● EXERCISE DIRECTIONS:
Copy out the material below line for line, from its start through the line containing "Objekto aprašymas", both ends included. Leave the pictures out of your answer.

● DATA:
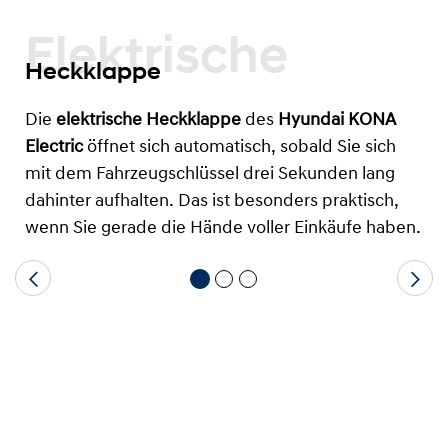
Elektrische
Heckklappe
Die
elektrische Heckklappe
des
Hyundai KONA
Electric
öffnet sich automatisch, sobald Sie sich
mit dem Fahrzeugschlüssel drei Sekunden lang
dahinter aufhalten. Das ist besonders praktisch,
wenn Sie gerade die Hände voller Einkäufe haben.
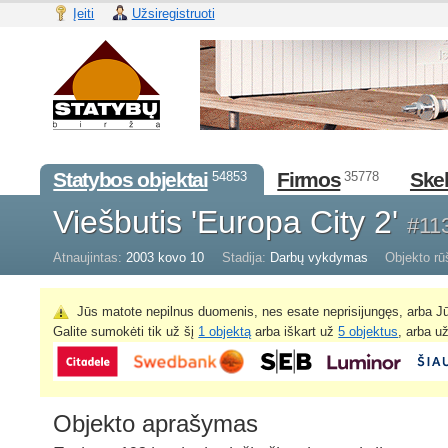
Įeiti
Užsiregistruoti
Statybos objektai
Firmos
Skel
54853
35778
Viešbutis 'Europa City 2'
#11
Atnaujintas:
2003 kovo 10
Stadija:
Darbų vykdymas
Objekto rū
Jūs matote nepilnus duomenis, nes esate neprisijungęs, arba Jū
Galite sumokėti tik už šį
1 objektą
arba iškart už
5 objektus
, arba u
Objekto aprašymas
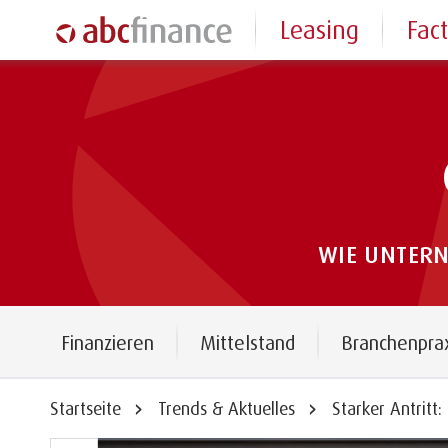
Leasing
Fac
WIE UNTER
Finanzieren
Mittelstand
Branchenpra
Startseite
Trends & Aktuelles
Starker Antritt:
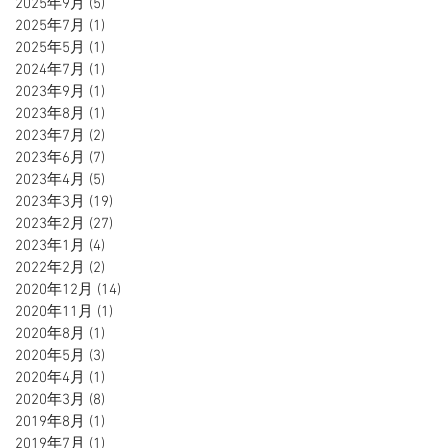
2025年9月
(5)
5 篇文章
2025年7月
(1)
1 篇文章
2025年5月
(1)
1 篇文章
2024年7月
(1)
1 篇文章
2023年9月
(1)
1 篇文章
2023年8月
(1)
1 篇文章
2023年7月
(2)
2 篇文章
2023年6月
(7)
7 篇文章
2023年4月
(5)
5 篇文章
2023年3月
(19)
19 篇文章
2023年2月
(27)
27 篇文章
2023年1月
(4)
4 篇文章
2022年2月
(2)
2 篇文章
2020年12月
(14)
14 篇文章
2020年11月
(1)
1 篇文章
2020年8月
(1)
1 篇文章
2020年5月
(3)
3 篇文章
2020年4月
(1)
1 篇文章
2020年3月
(8)
8 篇文章
2019年8月
(1)
1 篇文章
2019年7月
(1)
1 篇文章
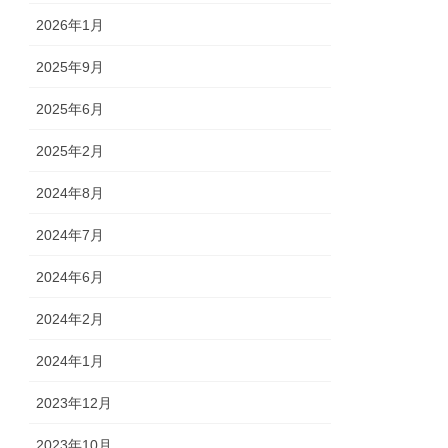
2026年1月
2025年9月
2025年6月
2025年2月
2024年8月
2024年7月
2024年6月
2024年2月
2024年1月
2023年12月
2023年10月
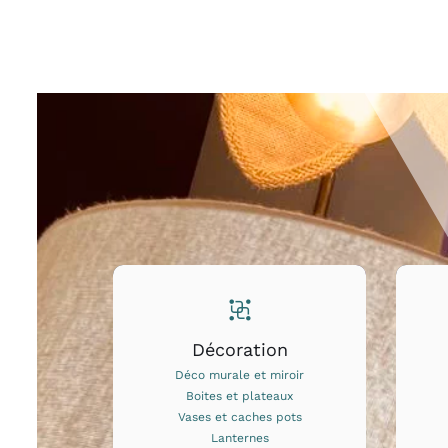
Décoration
Déco murale et miroir
Boites et plateaux
Vases et caches pots
Lanternes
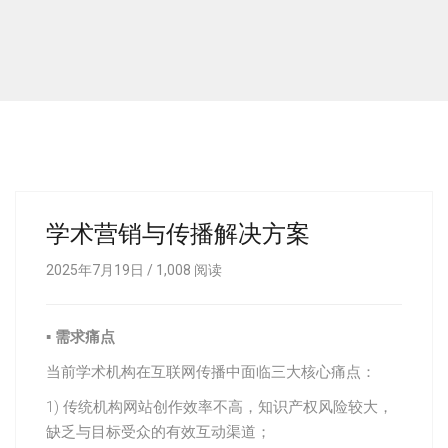
学术营销与传播解决方案
2025年7月19日 /
1,008
阅读
▪
需求痛点
当前学术机构在互联网传播中面临三大核心痛点：
1) 传统机构网站创作效率不高，知识产权风险较大，
缺乏与目标受众的有效互动渠道；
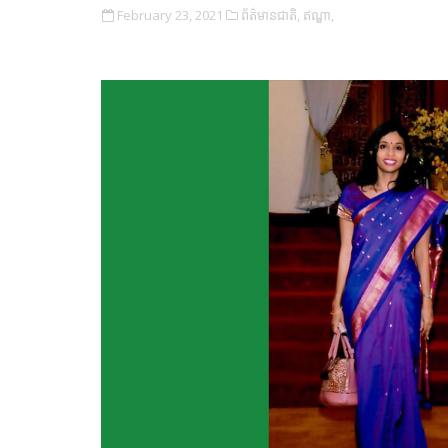
February 23, 2021
ព័ត៌មានជាតិ,
ឥណ្ឌា,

● RESULT FOR THIS TASK:
Elektrische
Heckklappe
Die
elektrische Heckklappe
des
Hyundai KONA
Electric
öffnet sich automatisch, sobald Sie sich
mit dem Fahrzeugschlüssel drei Sekunden lang
dahinter aufhalten. Das ist besonders praktisch,
wenn Sie gerade die Hände voller Einkäufe haben.
Įeiti
Užsiregistruoti
Statybos objektai
Firmos
Skel
54853
35778
Viešbutis 'Europa City 2'
#11
Atnaujintas:
2003 kovo 10
Stadija:
Darbų vykdymas
Objekto rū
Jūs matote nepilnus duomenis, nes esate neprisijungęs, arba Jū
Galite sumokėti tik už šį
1 objektą
arba iškart už
5 objektus
, arba u
Objekto aprašymas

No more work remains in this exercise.